Qu'en déduire, sinon, comme le fait Toffler, qu'on suivra encore sur ce point, qu'au traditionnel partage de la société entre riches et pauvres se substitue désormais celui entre rapides et lents.

Raccourci par la circulation de l'information et du savoir, on a vu que le temps devenait un facteur de production chaque jour plus décisif. Cependant, les délais nécessaires pour prendre de l'avance dans la recherche s'allongent, alors même que se raccourcit la durée de vie des produits. Autant le répéter, donc : finalement, ce n'est pas tant le savoir lui-même qui importe le plus, que son exploitation et l'organisation de sa diffusion.
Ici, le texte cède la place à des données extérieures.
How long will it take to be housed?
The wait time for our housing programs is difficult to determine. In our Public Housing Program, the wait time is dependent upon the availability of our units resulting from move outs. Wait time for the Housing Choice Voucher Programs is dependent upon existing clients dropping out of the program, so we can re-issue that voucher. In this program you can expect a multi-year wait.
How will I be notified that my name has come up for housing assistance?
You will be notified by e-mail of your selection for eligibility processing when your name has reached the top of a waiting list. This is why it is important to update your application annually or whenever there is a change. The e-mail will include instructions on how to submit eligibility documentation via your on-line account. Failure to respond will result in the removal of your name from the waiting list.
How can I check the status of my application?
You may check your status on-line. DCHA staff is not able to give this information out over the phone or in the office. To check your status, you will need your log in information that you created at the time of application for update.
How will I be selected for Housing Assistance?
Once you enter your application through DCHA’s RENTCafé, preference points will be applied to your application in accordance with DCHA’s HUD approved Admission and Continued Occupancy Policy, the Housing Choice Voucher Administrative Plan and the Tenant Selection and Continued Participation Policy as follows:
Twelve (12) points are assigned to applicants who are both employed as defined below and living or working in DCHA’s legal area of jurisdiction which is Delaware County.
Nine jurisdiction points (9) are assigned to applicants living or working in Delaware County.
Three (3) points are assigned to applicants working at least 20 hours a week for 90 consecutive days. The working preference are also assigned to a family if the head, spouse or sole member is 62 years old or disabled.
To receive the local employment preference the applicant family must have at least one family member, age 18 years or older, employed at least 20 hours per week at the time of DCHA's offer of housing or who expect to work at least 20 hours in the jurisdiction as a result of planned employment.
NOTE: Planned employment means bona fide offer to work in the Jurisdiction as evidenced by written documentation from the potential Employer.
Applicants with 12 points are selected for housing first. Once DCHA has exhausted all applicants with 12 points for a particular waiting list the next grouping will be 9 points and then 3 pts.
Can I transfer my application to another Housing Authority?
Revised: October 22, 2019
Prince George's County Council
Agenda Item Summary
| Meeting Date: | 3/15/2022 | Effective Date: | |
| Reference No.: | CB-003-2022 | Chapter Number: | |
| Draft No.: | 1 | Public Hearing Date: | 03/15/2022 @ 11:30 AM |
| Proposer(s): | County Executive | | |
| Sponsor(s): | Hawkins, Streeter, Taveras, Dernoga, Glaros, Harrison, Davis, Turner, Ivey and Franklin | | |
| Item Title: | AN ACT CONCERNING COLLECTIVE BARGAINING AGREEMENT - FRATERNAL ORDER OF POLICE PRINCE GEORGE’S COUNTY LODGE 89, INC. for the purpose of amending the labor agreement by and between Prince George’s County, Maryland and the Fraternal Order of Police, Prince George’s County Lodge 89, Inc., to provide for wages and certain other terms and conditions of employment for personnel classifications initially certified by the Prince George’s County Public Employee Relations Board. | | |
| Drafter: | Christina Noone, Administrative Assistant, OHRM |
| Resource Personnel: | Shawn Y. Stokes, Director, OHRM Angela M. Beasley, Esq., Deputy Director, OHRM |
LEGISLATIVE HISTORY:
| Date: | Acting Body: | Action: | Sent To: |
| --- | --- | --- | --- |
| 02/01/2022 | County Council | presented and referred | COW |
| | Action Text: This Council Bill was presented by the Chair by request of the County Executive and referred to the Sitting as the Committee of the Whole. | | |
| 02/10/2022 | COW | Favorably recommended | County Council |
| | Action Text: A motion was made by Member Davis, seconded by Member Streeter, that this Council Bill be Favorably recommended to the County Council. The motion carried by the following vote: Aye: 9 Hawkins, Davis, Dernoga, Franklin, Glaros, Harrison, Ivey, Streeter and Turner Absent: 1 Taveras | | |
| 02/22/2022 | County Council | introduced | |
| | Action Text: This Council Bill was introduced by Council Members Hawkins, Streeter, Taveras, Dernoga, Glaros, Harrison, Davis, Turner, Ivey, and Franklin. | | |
Pour revenir à notre exemple, les revenus que procurent à Sun Micro Systems la diffusion du langage Java ne représentent pour l'instant qu'une part infime de ceux engendrés par la vente des serveurs. Derrière la distribution gratuite de logiciels sur les réseaux se dissimulent souvent des enjeux industriels considérables. Nul hasard, non plus, si les vendeurs d'ordinateurs personnels américains intègrent dans leurs offres commerciales en Europe un abonnement à un fournisseur de contenus venu d'outre-Atlantique : America On Line (AOL ). Il faut, enfin, toujours garder présent à l'esprit le fait que l'industrie, fondamentale, des composants devient de plus en plus capitalistique, alors même qu'elle nécessite des dépenses en matière de recherche et de développement croissantes.

Bref, comme le concède lui-même Toffler, l'argent reste toujours un formidable outil de pouvoir - mais la richesse, grâce au savoir, peut s'acquérir beaucoup plus rapidement, et à partir de mise de fonds initiale beaucoup plus modeste.

En fait, c'est une transformation, plus qu'un basculement, qui affecte les trois éléments clés du pouvoir (savoir, force et richesse) dans leurs relations cachées. Par-delà les modifications qui redéfinissent l'utilisation de l'espace et du temps, et par-delà l'équilibre des pouvoirs qu'elle provoque, c'est en effet tout l'univers des relations humaines qui se trouve bouleversé par l'entrée dans la société de l'information - qu'il s'agisse des relatons entre les entreprises, entre les hommes ou qu'il s'agisse du rapport au savoir.

En d'autres termes, il y a une interaction des individus et de l'information, qu'ils façonnent autant qu'ils la reçoivent.